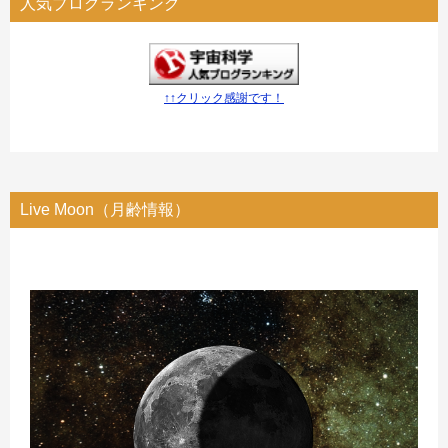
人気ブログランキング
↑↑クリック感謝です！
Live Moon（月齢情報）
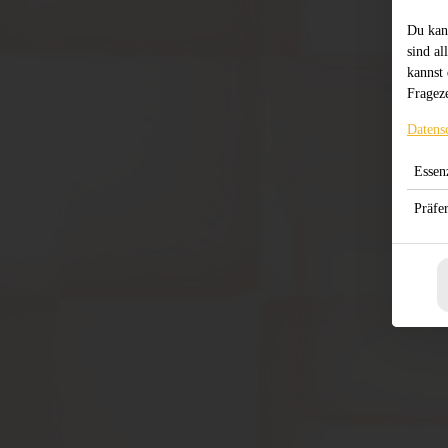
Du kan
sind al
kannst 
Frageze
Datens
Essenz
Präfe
=====
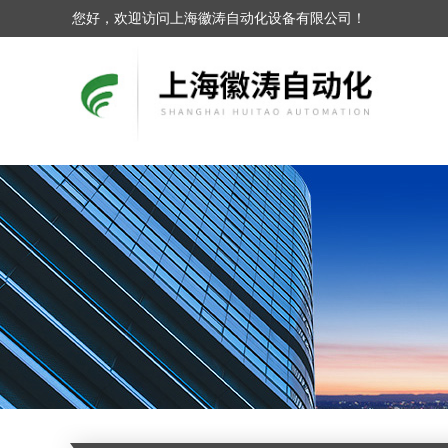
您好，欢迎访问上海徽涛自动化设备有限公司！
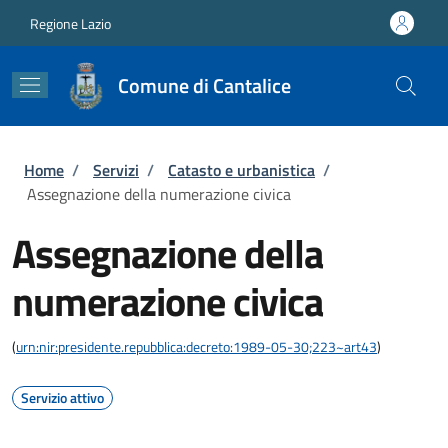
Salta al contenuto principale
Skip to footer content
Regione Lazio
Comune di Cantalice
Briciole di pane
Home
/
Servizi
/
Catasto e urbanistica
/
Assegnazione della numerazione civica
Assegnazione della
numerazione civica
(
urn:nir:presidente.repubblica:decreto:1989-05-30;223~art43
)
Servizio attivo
=====
- **Task to carry out**: In the records above, how many lines include "numerazione"? Give that number and nothing more.

- **Exercise solution**: 2